As técnicas por trás de Aranhaverso
No livro Spiderman Into the Spiderverse - The Art of the Movie (sem lançamento no Brasil), que traça um quadro histórico e tem diversos profissionais descrevendo o processo de levar as HQs do papel para os cinemas, Phill Lord conta que a ideia era destacar o trabalho humano, mesmo diante de tanta tecnologia aplicada no longa:
Queríamos lembrar a todos os artistas envolvidos que cada quadro da animação era uma ilustração. Estamos tentando trazer visibilidade para a arte feita a mão no meio de tantos avanços tecnológicos que esse filme trouxe
A intenção era que a animação feita nos computadores tivesse pequenas falhas e imperfeições para imitar uma forma artesanal: “Computadores são ótimos para fazer o certo e o simétrico, mas o interessante da arte são as imperfeições que cada estilo e artista traz”, explica o supervisor de visuais Danny Demian.
Essas imperfeições se manifestam de várias formas no decorrer do filme.

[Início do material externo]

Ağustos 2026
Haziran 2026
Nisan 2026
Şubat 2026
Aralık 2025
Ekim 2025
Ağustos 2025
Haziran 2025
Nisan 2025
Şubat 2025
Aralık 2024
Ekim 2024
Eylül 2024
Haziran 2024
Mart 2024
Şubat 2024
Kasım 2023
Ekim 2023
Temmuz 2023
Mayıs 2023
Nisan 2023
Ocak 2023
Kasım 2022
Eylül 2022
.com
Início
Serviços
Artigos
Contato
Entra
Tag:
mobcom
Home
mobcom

Às vezes, quando o personagem se move em alta velocidade, a animação fica com uma taxa de quadros mais baixa. Isso acontece para dar a impressão de que estamos vendo uma animação 2D com 12 quadros por segundo. Outras cenas têm cores pintadas fora da silhueta dos personagens — uma homenagem aos quadrinhos antigos, que eram impressos de forma barata, fazendo com que as cores saíssem desalinhadas em relação ao desenho.
Outro efeito típico de quadrinhos que está em Aranhaverso é o visual granulado criado graças aos Pontos Ben-Day — uma técnica antiga de colorir painéis com pontos de quatro cores sobrepostos (também era usada para economizar tinta na impressão). “Nós queríamos pausar cada quadro e ter uma ilustração pronta para pendurar na parede”, descreve Demian.

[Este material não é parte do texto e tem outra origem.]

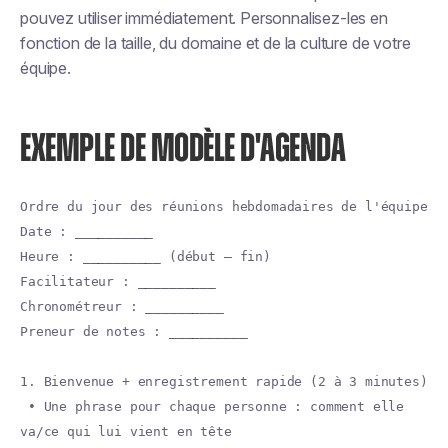
pouvez utiliser immédiatement. Personnalisez-les en
fonction de la taille, du domaine et de la culture de votre
équipe.
EXEMPLE DE MODÈLE D'AGENDA
Ordre du jour des réunions hebdomadaires de l'équipe
Date : __________
Heure : __________ (début — fin)
Facilitateur : __________
Chronométreur : __________
Preneur de notes : __________
1. Bienvenue + enregistrement rapide (2 à 3 minutes)
• Une phrase pour chaque personne : comment elle
va/ce qui lui vient en tête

Durante os quatro anos de desenvolvimento, a equipe de mais de 150 artistas da Sony Softwoks criou muitos visuais para os personagens com diversas inspirações. A versão idealizada de Peter Parker, por exemplo, foi inspirada em Brad Pitt no filme Nada É Para Sempre; as artes conceituais do Homem-Aranha Noir foram todas feitas com lápis simples para que o visual dele fosse “sujo” — como se o personagem estivesse saltando das páginas de um jornal velho, de baixa qualidade.
Até a separação entre personagem e cenário foi feita de forma diferenciada em Aranhaverso. Vamos pegar WiFi Ralph, uma animação que saiu na mesma época do Aranhaverso, como exemplo. No filme da Disney, os personagens são destacados do cenário por conta de um embaçamento no cenário do fundo (blur).

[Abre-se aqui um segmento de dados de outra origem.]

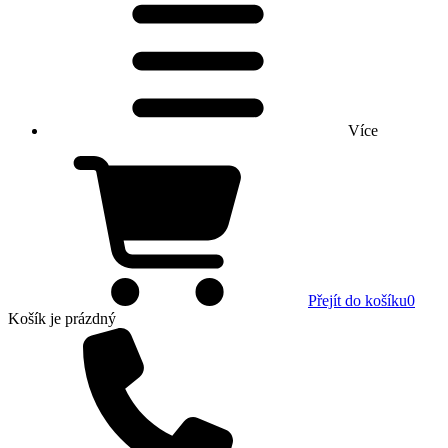
Více
Přejít do košíku
0
Košík
je prázdný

Já no Aranhaverso, cenário e personagens são separados com o efeito de aberração cromática. Tecnicamente falando, o fenômeno acontece quando a lente de uma câmera não consegue igualar os comprimentos de onda das três cores principais (RGB). Visualmente, a aberração cromática deixa as imagens com as cores separadas em camadas distantes. E aí temos esse efeito que cria camadas borradas e separa os personagens dos cenários no filme.

Misturando animação tradicional, CGI e quadrinhos, Homem-Aranha no Aranhaverso criou um estilo híbrido que com certeza trará mudanças importantes na maneira que pensamos animações de grande orçamento. Alguns artistas que participaram do longa têm compartilhado algumas artes conceituais, originais e um conteúdo incrível para quem se interessou sobre os bastidores da produção. Confira a galeria abaixo:
Homem-Aranha no Aranhaverso é um grande feito artístico e saber mais sobre como foi feito mostra por que ele é tão diferente de outras animações. Com o sucesso de bilheteria e a promessa de várias sequências, é esperado que esse estilo gráfico inspire várias outras obras. Que venham mais filmes com a arte fora da caixinha como esse.